Almost 10 months in the making, the video takes viewers on a soaring trip above the West Lafayette campus, zooming in on landmarks such as the Purdue Bell Tower and Ross-Ade Stadium while facts about the Purdue pop up on the screen -- all in the style of "Games of Thrones." Evenson's video can be viewed here, and the original title sequence is here.  

Evenson's video has more than 21,000 views as of April 4, and he's received positive feedback.

"I thought it would be awesome to see the campus in 'Game of Thrones' style," Evenson says. "It's something that people can get fired up about. A lot of the comments I read about the video were along the lines of 'That's amazing!' or 'I just got ridiculously excited about Purdue, and I graduated years ago.'"

Below, Evenson talks more about his project.

How did you come up with the concept?

I'm a big "Game of Thrones" fan and really appreciate the work that Elastic Studio did on the original title sequence. I thought it would be cool to take a campus as epic as Purdue's and present it in the same way they did with George R. R. Martin's Westeros. [The series is set on the fictional continents of Westeros and Essos.]
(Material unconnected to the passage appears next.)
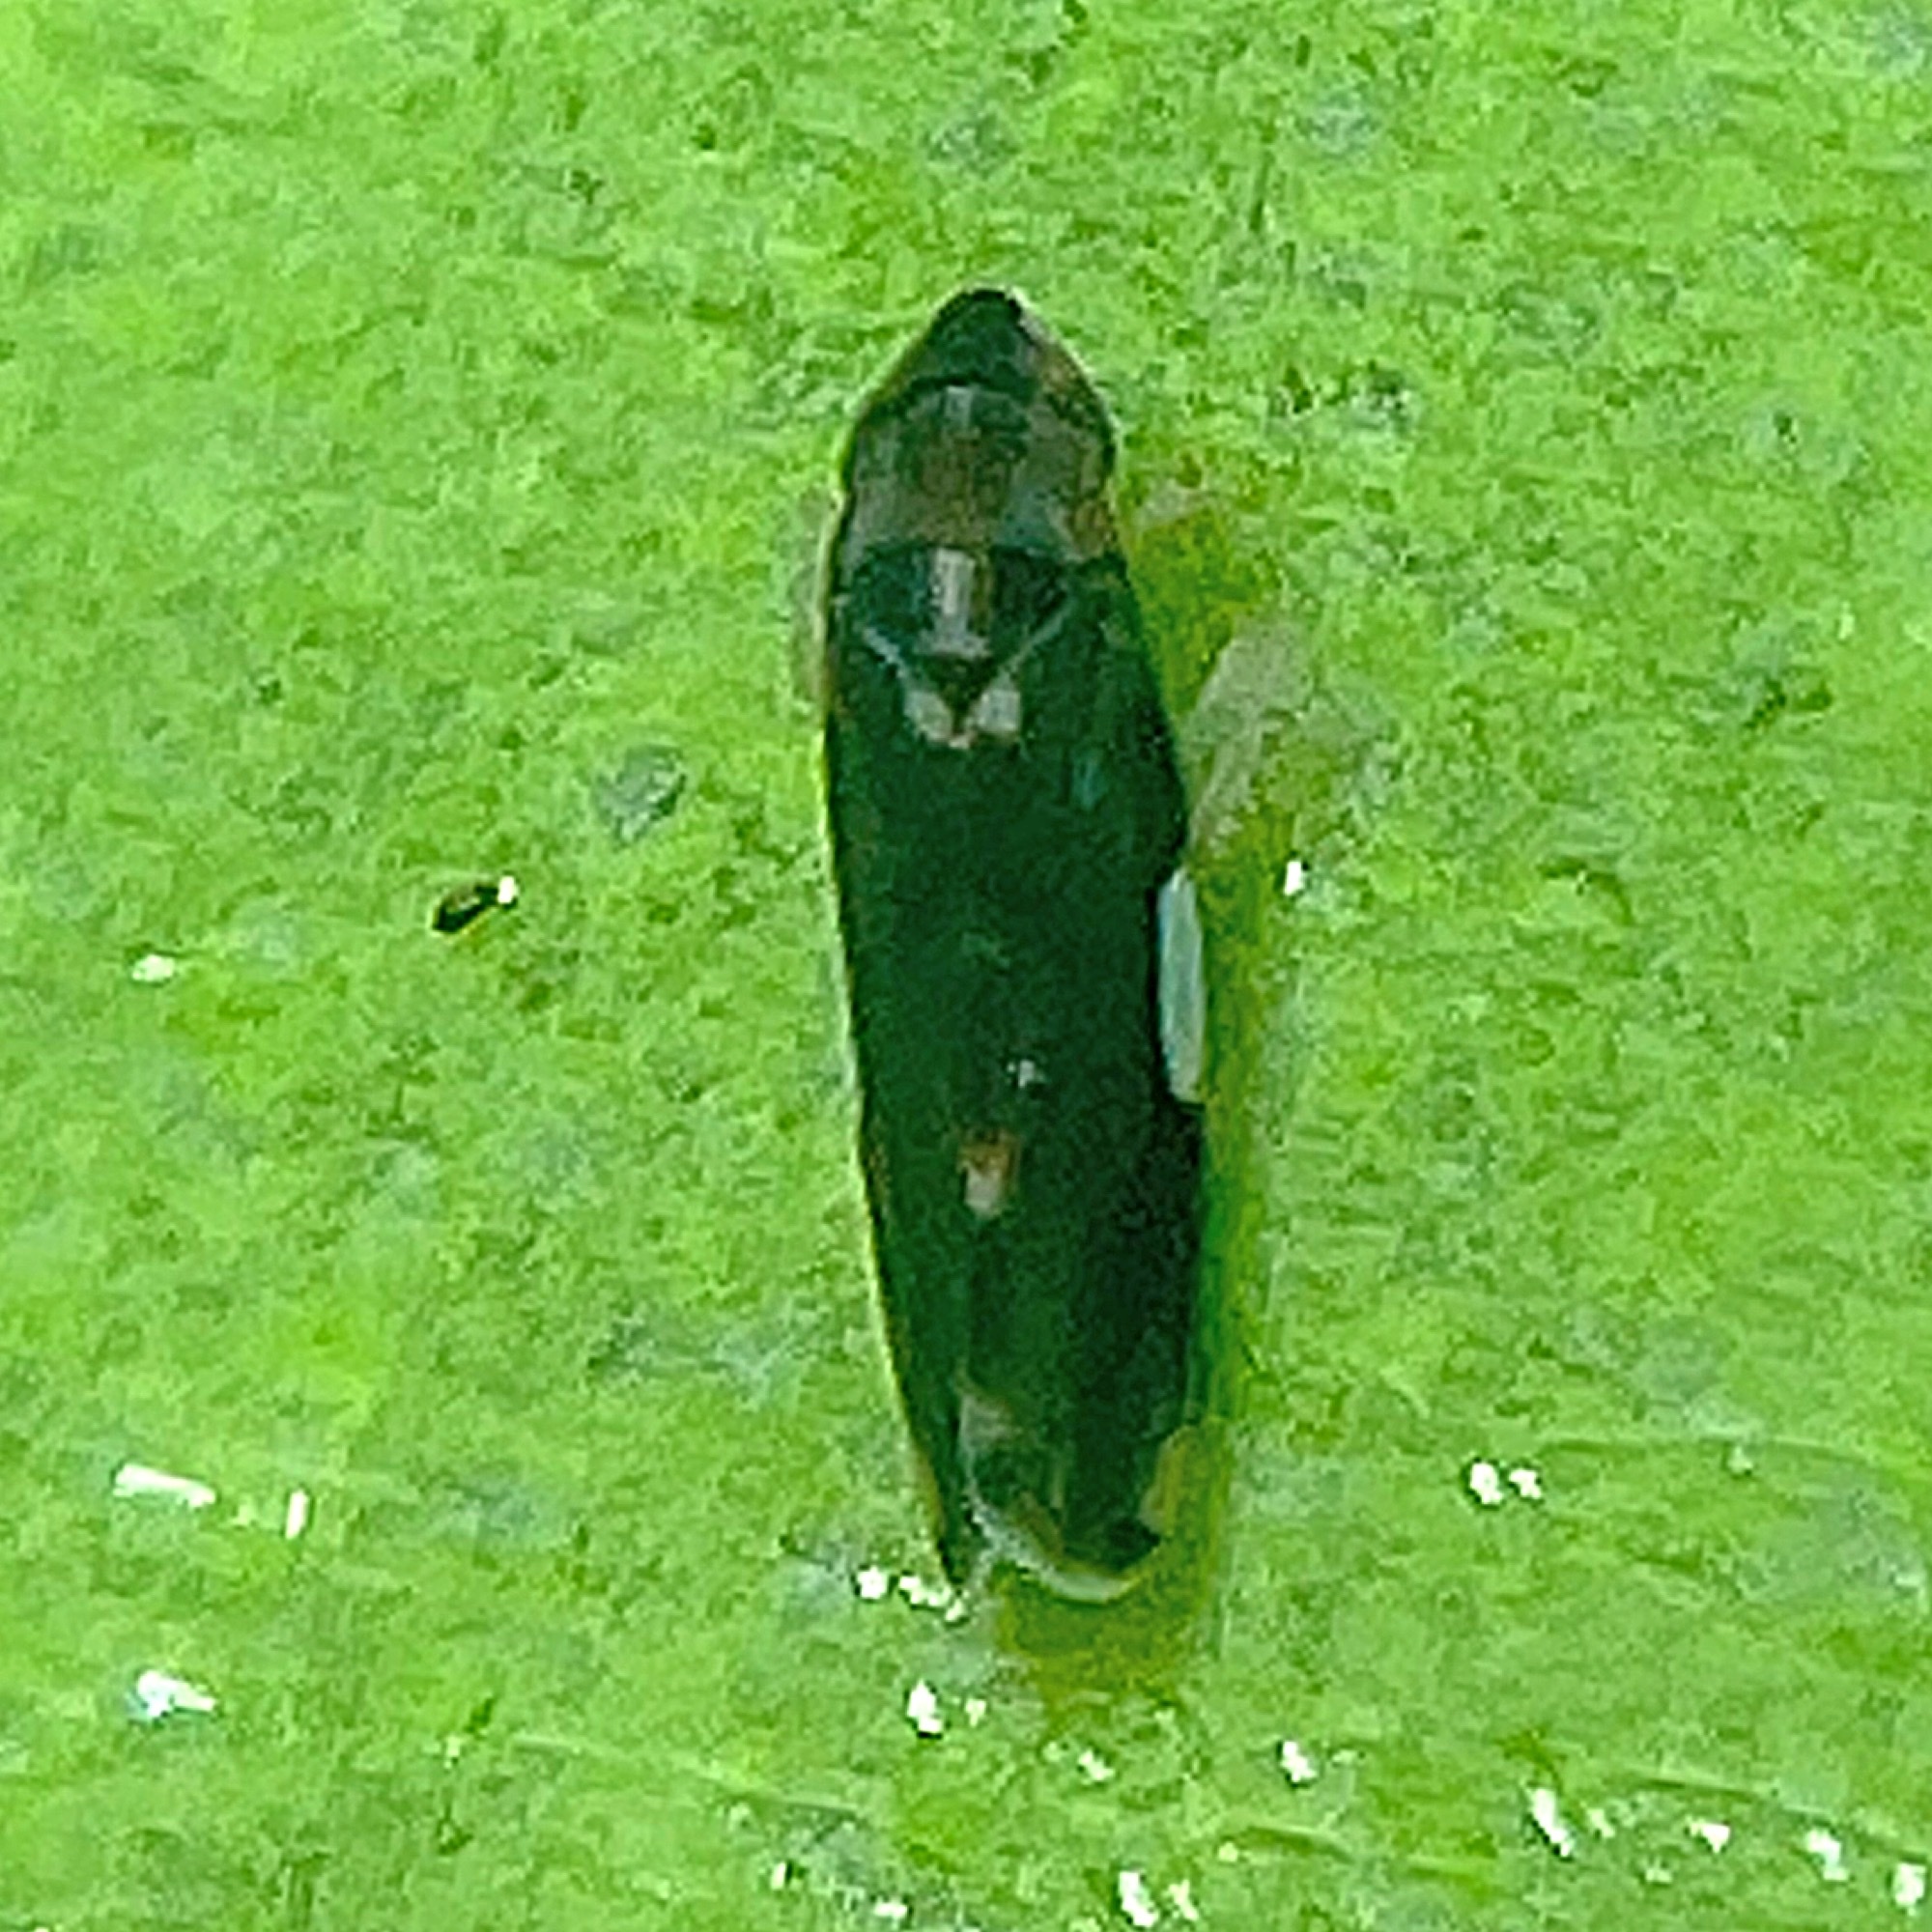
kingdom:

Why did you want to make this video?

I thought it would be cool to do, which is generally all the reason I need to try to make something. But more than that, it's kind of a way for me to remember my roommate Ben Lutz, a former MET [mechanical engineering technology] graduate from Purdue. He's sadly no longer with us, and it's been a rough couple of months without him around the apartment. "Game of Thrones" is something we always connected over, and I'd like to think he's in a better place now, watching this and enjoying it as much as we used to enjoy geeking out together.

What were the basic steps and technology involved?

For those unfamiliar with 3-D software, it's basically the same as practical effects with digital tools. Thinking of it like building a physical miniature set, I sketched out the map and basic buildings first, referencing campus and the original "Game of Thrones" intro. Then I modeled all the buildings and reusable little pieces like gears  -- many of them are duplicates with slight deviations. From there it was putting things into place, texturing them, lighting the scene, setting up cameras, and animating it shot by shot.

Rendering it out took a long time, and I had to hook up my friend's server in my apartment for some extra horsepower to get the whole thing out in about three weeks. Then it was just putting on the finishing touches like color correction and those fancy light beams. The software I used was Cinema 4D, Photoshop, After Effects, and Premiere Pro.

What other video work have you done?

I've done video spots for Purdue, local TV and classes. I interned in Los Angeles last summer, where I got to do some visual effects (VFX) for an indie film and HBO's "True Blood." I'm currently doing effects for a sci-fi short film with a group of VFX artists in Hollywood remotely. I've also used my phone to take video of my dogs doing funny things.

When do you graduate, and what would you like to do after graduation?

I graduate this May and hope to jump right into the visual effects industry. I'll probably hit up Los Angeles or Vancouver if I can get work there, but I'm also looking at some studios in Louisiana. I'll work wherever I can get a foot in the door. Until I find a job though, I'll probably freelance locally.